En este escenario, aquel o aquellos de los acusados que sean
o se crean inocentes no deberían conformarse, si consideran, lógicamente, que
sus opciones de absolución en juicio son muy superiores a las de que sean
condenados. El problema es que su negativa arrastra al resto de acusados, tal
vez culpables, para quienes la conformidad podría resultar claramente
ventajosa. En estos casos, los vínculos personales entre los acusados (amistad,
parentesco, cooperación profesional o empresarial), u otro tipo de
circunstancias menos explicables, pueden acabar constriñendo a conformarse a
aquel o aquellos que podrían esperar una decisión favorable en caso de juicio,
para no perjudicar a los demás. Cuantos menos sean quienes se saben o se creen
inocentes, o cuanto más fuertes sean los vínculos, mayor será la presión.

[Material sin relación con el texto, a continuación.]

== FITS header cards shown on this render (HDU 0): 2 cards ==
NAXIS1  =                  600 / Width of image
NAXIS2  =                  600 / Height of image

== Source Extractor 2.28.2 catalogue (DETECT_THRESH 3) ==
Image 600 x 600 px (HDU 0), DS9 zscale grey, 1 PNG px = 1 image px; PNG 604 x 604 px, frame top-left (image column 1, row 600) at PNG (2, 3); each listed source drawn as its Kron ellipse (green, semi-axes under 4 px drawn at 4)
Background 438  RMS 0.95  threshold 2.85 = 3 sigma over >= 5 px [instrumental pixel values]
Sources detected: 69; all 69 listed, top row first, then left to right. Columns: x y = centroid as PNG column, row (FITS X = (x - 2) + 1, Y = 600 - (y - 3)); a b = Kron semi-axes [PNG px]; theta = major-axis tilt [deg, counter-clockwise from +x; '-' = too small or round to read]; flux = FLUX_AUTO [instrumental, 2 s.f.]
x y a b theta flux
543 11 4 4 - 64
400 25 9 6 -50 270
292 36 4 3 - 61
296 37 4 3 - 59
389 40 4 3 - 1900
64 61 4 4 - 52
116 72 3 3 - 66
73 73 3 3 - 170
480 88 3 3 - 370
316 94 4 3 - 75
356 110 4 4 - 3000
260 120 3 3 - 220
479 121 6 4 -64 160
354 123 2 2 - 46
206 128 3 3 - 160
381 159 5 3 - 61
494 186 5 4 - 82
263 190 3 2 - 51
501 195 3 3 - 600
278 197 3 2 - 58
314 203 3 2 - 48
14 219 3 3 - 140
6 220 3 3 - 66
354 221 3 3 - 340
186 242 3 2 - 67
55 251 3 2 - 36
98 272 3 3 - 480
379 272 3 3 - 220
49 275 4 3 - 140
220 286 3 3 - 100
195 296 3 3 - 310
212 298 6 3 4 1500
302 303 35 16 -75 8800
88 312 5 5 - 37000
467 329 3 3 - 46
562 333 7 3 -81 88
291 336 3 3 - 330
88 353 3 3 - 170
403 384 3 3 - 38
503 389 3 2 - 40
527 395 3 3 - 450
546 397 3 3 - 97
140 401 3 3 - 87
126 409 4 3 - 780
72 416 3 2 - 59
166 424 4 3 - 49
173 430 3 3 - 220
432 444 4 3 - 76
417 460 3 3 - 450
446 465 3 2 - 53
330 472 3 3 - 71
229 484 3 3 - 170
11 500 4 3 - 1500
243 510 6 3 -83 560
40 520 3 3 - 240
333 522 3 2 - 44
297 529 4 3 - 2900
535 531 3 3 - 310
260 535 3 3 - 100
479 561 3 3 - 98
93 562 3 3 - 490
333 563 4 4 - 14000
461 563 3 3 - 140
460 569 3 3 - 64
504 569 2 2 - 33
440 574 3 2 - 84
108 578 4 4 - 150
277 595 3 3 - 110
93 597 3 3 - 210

El beneficio de la conformidad inocente puede serlo, no para
un coimputado, sino para la reputación y la buena marcha de la empresa que
dirige el que se conforma y que en la opinión pública se identifica con él y
que bien puede no resultar acusada. Ante el coste reputacional empresarial que
puede tener una causa penal mantenida en el tiempo y alimentada por el debate
público puede resultar sensata una conformidad que acorte en el tiempo el
proceso y el eco mediático negativo que daña la operatividad de la compañía o
su cotización en bolsa.
Un apunte final de este apartado relativo a los beneficios
de la conformidad para terceros. Tales beneficios no solo despiertan razones
morales para el que se conforma (por ejemplo, evitar un largo proceso a un
padre anciano) sino que resulta evidente que pueden suscitar presiones más o
menos incómodas y más o menos legítimas de tales terceros beneficiados. No
resulta ocioso comparar el mercadeo al que puede llegarse en estos casos a ese
otro que tanto ha preocupado recientemente a la opinión pública relativo a la
mercantilización de la interposición o de la retirada de querellas derivadas de
acciones populares.
En resumidas cuentas:
muchas de las ventajas que explican por qué los acusados que
se saben culpables promueven las negociaciones con la fiscalía y las
conformidades pueden verse también como incentivos para que, en determinadas
circunstancias, lleguen a conformarse los acusados que se consideren inocentes.
Y aunque lo más lógico debería ser que el acusado inocente confiara en el buen
funcionamiento del sistema judicial, lo cierto es que, en determinadas
circunstancias, condicionadas de forma inevitable por las deficiencias de tal
sistema, por la personalidad de cada sujeto y en especial por el modo en que
prefiera gestionar los riesgos del proceso y sus relaciones familiares o
sociales, pueden conducir a que resulte explicable la conformidad de quien se
sabe o se cree inocente, con la consiguiente renuncia a una defensa que tendría
perspectivas razonables de éxito. Y lo importante –queremos insistir en ello–
es que los motivos y razones que explican esta conducta no son objetivamente
ilógicas, irrazonables o inatendibles, sino que en determinadas situaciones
serían probablemente compartidas o comprendidas por un observador imparcial.
La conclusión anterior es grave: todo sistema de conformidad
penal, sea “a la americana”, sea “a la española”, puede dar cabida a la condena
de inocentes y a sus considerables costes constitucionales (condenas inútiles,
daños públicos al honor y a la libertad injustificados); serán presumiblemente
pocos, pues cabe confiar en que no se produzcan con demasiada frecuencia las
situaciones en que, según acabamos de esbozar, resulte “razonable” renunciar a
una defensa penal que tenga elevadas probabilidades reales de éxito. Pero, por
muy pocos que puedan llegar a ser desde el punto de vista de la estadística, no
cabe duda de que son intolerables, desde todos los puntos de vista, incluido,
singularmente, como acabamos de subrayar, el constitucional.